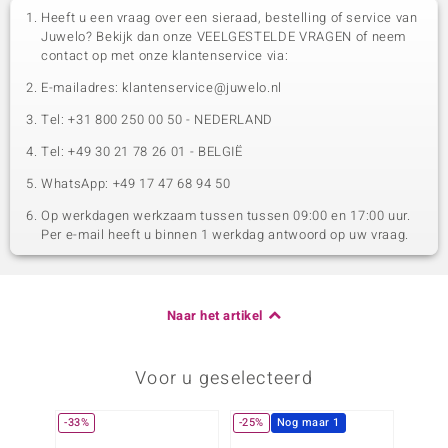
Heeft u een vraag over een sieraad, bestelling of service van
Juwelo? Bekijk dan onze VEELGESTELDE VRAGEN of neem
contact op met onze klantenservice via:
E-mailadres: klantenservice@juwelo.nl
Tel: +31 800 250 00 50 - NEDERLAND
Tel: +49 30 21 78 26 01 - BELGIË
WhatsApp: +49 17 47 68 94 50
Op werkdagen werkzaam tussen tussen 09:00 en 17:00 uur.
Per e-mail heeft u binnen 1 werkdag antwoord op uw vraag.
Naar het artikel
Voor u geselecteerd
-33%
-25%
Nog maar 1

> _YOUR ASSIGNMENT_
Go through the listing above and pull out each line containing the word "vraag".

> _FINISHED TASK_
Heeft u een vraag over een sieraad, bestelling of service van
Per e-mail heeft u binnen 1 werkdag antwoord op uw vraag.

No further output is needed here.